#### WHAT IS REQUIRED
In the court costs decision below, rewrite the paragraph beginning "The Applicant Chief Mariak Christopher Buletakak" as a short bulleted list that keeps its main facts.

____ EXCERPT

IN THE SUPREME COURT OF Constitutional

THE REPUBLIC OF VANUATU Case No. 21/1221 SC/CNST

(Civil Jurisdiction)


BETWEEN: Chief Mariak Christopher Buletakak represented by Nancy Mabon

Applicant


AND: Republic of Vanuatu

Respondent


AND: Family Buletar Virado

Interested Party


Date of Hearing: 27 April 2023

Before: Justice V.M. Trief

In Attendance: Applicant – Mr S. Kalsakau

Respondent – Mrs F.W. Samuel

Interested Party – Mr E. Molbaleh

Date of Decision: 19 June 2023


DECISION AS TO COSTS


  1. Introduction
  1. The Applicant Chief Mariak Christopher Buletakak represented by Nancy Mabon (‘Buletakak’) filed an Urgent Constitutional Application against the Respondent, the State. He alleged that his Constitutional rights were breached by the decision of the Surukavian Joint Nakamal and the decision of the National Coordinator of the Custom Land Management Office refusing to cancel a Certificate of Recorded Interest in Land relating to Lerip land within Namaram on North Pentecost. Family Buletar Virado was joined as Interested Party (‘Virado’).
  2. By Consent Orders dated 27 April 2023, the parties agreed that the Constitutional Application was discontinued and that the parties would make submissions as to costs. The Consent Orders included the following recitals:

WHEREAS on a without admission of liability basis, the Respondent through the Custom Land Management Office, has acknowledged that the land dispute determination did not have a specific sketch map for the said land contrary to section 26(1)(a) of the Custom Land Management Act No. 33 of 2013 and on that basis has proposed to cancel the certificate of registered interest in land and have the matter remitted for rehearing;


WHEREAS the Applicant and the Interested Party have both agreed and accepted the proposal put forward by the Applicant;

  1. I heard counsel as to costs and then gave the opportunity to the State to file submissions in response to Virado’s application for costs. This is the decision as to costs.

________
____ DATASET CONTENT

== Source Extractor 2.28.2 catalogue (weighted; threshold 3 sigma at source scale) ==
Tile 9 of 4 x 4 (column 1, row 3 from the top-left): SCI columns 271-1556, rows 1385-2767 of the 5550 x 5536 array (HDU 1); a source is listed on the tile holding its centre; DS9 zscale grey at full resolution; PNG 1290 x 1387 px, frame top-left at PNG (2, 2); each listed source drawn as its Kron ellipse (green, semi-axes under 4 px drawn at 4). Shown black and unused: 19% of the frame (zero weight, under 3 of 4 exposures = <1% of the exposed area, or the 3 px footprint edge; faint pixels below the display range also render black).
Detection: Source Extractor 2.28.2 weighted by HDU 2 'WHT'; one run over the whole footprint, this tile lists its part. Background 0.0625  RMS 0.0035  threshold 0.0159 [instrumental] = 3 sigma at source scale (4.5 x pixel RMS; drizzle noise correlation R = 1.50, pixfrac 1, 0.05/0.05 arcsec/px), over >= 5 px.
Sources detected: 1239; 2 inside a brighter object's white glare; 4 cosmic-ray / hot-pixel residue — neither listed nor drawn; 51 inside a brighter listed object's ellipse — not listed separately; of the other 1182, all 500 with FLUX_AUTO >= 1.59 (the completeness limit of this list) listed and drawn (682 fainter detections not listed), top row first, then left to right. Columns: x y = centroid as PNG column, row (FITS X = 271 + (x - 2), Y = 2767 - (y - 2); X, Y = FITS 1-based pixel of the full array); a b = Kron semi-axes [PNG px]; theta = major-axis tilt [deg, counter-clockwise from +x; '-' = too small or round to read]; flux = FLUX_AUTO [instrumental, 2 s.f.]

________

#### REPLY
- Chief Mariak Christopher Buletakak, represented by Nancy Mabon ("Buletakak"), filed an Urgent Constitutional Application against the State as Respondent.
- He alleged that his Constitutional rights were breached by two decisions: one by the Surukavian Joint Nakamal, and one by the National Coordinator of the Custom Land Management Office refusing to cancel a Certificate of Recorded Interest in Land.
- The certificate concerned Lerip land within Namaram on North Pentecost.
- Family Buletar Virado ("Virado") was joined as Interested Party.